Earlier Tuesday, the People’s Bank of China set the yuan central parity rate versus the dollar at CNY6.1610, the lowest yuan level since Sept. 10, 2013.
The renewed yuan weakness had spillover effects on dollar-yuan, both on-shore and off-shore, with market players preparing for additional weakness in sessions to come.
Dollar-yuan on-shore topped out around CNY6.2391 (Bloomberg), the weakest yuan level since late February 2013, and dollar-yuan off-shore saw a peak of CNH6.2392, a 14-month high.
Barclays strategists noted USDCNH was up nearly 4% since early January, “marking the largest CNH sell-off since the off-shore vehicle’s launch in 2010.”

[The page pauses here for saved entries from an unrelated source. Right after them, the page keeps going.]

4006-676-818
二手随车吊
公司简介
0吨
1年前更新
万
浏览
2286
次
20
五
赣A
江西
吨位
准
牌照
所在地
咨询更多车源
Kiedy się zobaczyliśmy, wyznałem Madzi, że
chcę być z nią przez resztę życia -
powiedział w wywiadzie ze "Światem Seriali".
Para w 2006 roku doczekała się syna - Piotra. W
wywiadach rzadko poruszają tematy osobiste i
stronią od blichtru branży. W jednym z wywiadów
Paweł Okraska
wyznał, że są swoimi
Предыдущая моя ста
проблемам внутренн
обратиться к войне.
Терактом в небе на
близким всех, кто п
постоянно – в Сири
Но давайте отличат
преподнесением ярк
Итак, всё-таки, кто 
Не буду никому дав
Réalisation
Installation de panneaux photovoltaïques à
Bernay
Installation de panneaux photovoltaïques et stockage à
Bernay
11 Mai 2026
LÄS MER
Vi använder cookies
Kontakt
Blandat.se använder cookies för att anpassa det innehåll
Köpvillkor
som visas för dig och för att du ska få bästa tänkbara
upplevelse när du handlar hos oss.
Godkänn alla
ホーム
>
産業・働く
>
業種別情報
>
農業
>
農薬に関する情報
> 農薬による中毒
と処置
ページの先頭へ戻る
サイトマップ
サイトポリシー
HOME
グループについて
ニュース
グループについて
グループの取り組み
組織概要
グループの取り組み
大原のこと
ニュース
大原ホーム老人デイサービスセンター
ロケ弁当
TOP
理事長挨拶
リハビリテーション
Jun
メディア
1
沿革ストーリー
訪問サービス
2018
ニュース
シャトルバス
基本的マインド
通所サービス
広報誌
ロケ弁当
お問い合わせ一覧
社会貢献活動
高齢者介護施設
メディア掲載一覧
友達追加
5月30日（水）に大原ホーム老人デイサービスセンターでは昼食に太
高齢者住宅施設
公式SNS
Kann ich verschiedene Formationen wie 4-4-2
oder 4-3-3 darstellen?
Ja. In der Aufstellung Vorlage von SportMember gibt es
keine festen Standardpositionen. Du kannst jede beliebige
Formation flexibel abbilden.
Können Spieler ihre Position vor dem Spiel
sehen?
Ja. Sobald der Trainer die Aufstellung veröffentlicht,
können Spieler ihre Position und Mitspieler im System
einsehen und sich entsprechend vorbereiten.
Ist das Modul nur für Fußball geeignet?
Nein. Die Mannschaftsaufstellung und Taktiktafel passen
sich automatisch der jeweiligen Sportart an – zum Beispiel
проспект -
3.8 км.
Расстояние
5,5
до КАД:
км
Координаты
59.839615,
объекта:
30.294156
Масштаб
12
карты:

The yuan weakness seen Tuesday went largely unnoticed, with the focus instead on the People’s Bank of China implementing the reserve requirement cut for rural commercial banks (see MNI mainwire at 7:12 am ET) that the State Council announced last week.
“While the RRR cut received the headlines, perhaps a more important stimulus development continues to be the weakening of the CNY, with USD/CNY reaching a 14-month high today,” said Bob Sinche, global strategist at Pierpont Securities.

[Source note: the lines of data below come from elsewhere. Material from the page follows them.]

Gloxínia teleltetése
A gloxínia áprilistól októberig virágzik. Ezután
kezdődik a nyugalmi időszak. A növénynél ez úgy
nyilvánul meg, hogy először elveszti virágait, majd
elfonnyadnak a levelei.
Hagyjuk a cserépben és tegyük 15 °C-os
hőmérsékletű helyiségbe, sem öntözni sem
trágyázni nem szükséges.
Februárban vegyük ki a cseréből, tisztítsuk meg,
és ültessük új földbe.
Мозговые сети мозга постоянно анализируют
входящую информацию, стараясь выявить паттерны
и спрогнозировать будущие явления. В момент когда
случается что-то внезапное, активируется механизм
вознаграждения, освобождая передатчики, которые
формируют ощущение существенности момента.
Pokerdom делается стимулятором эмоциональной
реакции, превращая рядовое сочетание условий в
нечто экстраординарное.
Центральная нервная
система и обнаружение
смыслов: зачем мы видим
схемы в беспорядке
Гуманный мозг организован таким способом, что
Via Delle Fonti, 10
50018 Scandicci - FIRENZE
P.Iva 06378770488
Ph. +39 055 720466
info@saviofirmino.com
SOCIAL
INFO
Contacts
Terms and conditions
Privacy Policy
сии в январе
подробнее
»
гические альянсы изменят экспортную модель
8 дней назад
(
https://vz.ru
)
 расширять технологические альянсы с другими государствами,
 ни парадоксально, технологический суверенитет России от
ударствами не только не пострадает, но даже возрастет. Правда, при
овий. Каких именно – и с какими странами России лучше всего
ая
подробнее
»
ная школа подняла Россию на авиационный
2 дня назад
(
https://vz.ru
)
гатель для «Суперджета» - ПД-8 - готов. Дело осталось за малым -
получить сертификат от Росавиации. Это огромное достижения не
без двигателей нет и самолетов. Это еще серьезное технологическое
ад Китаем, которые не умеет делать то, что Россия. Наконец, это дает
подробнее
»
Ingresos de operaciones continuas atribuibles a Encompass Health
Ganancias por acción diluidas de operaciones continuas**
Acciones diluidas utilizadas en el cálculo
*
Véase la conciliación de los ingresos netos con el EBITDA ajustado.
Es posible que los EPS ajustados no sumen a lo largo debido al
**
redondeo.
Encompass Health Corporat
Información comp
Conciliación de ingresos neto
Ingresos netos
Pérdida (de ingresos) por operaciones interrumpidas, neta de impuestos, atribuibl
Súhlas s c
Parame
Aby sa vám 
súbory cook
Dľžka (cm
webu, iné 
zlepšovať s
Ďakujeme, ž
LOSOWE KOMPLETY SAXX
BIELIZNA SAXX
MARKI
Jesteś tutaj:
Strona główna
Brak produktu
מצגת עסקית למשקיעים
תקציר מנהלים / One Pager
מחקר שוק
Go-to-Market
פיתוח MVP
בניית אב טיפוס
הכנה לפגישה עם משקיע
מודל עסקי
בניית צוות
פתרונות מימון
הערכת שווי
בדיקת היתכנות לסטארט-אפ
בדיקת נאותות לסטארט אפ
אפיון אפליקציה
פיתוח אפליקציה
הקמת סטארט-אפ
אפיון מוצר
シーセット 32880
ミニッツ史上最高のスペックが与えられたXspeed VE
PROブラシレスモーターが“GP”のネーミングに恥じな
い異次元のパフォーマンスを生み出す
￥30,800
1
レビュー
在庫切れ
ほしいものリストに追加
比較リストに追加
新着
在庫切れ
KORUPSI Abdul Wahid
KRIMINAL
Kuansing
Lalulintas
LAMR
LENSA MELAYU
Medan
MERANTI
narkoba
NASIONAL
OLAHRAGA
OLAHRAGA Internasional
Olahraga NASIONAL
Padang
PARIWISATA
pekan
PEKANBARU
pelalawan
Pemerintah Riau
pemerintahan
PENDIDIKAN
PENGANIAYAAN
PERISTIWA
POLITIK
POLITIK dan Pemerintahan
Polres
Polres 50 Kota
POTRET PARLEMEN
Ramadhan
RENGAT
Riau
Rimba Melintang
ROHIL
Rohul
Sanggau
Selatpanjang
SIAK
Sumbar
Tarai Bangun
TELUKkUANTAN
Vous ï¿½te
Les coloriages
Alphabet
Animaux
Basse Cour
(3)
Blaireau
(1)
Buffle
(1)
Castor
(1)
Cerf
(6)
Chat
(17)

“While the weakening of the CNY is only about 3% from the Jan. 14 high, the rebound is the most abrupt since the appreciation of the CNY began in 2005,” he noted.
In terms of Chinese investment flows, “Chinese banks bought RMB189.20bn in March (on behalf of their clients); Net of trade, banks bought RMB141.4bn ($22.83 billion), the seventh straight month of net FX purchases,” noted Elsa Lignos, strategist at RBC Capital Markets in a research note.
“This is a proxy for speculative capital inflows into China and suggests that the Chinese corporate sector continued to accumulate more CNY relative to that implied by their trade flows in the month (the March trade balance was a surplus of $7.71 billion),” she said.
RBCCM noted “the process of flushing out speculative long Yuan positions” appeared to still be “in its infancy,” Lignos said.
“We remain wary of further yuan depreciation and/or a sustained CNH discount to CNY,” she added.
In a recent note, CIBC strategists observed that the CNY and CNH were about 2.7% weaker on the year, offsetting the 3% yuan gains seen both on-shore and off-shore in 2013.
“We believe the drive to squeeze speculative long CNY positions from the domestic market has run its course and we now anticipate a period of stability,” they said.
“Picking how far USDCNY could reach during this anticipated period of stability will require monitoring of the balance of flow,” the strategists said.
CIBC maintained that the market may not have confidence in the Chinese economy until deep in the second quarter.
“Our view on the CNY is that this period of stability, that will stretch for as long as it takes for the data to show that though growth has moderated, it will remain underpinned by policy initiatives, though not of the form or magnitude seen post 2008,” the strategists said.
This month, CIBC re-introduced a trade recommendation to sell strength in USDCNY.
CIBC would sell USDCNY 12-month NDF at CNY6.30, with a downside target of CNY6.10 and at stop-loss at CNY6.36.
Win Thin, head of emerging market currency strategy at Brown Brothers Harriman, saw USDCNY trading in a CNY6.20-6.30 range in Q2.
As for when, and/or if, the PBOC will again allow the yuan to strengthen, “that’s to be determined,” he quipped.
The engineered yuan declines seen recently are less about helping Chinese exporters and more about trying to “flush out one-way bets in the yuan,” Thin said.
“They (the PBOC) don’t want to go back to something predictable like that,” he said, referring to the steady yuan gains seen in the past few years, up until recently.
Wednesday’s release of HSBC flash PMI data may again shift the focus from yuan currency fluctuations, Thin said. (The market looked for the headline flash index to rise to 48.3 in April versus 48.0 final in March).
“HSBC PMI has been below 50 for three straight months, while the official PMI has held above it (but just barely at 50.2 in February and 50.3 in March),” Thin said.
While the Chinese economy continues to slow, BBH did not look for any large-scale stimulus measures.
“Rather, a targeted approach (such as the recent cut in required reserves for some rural banks) is likely to be maintained,” Thin said.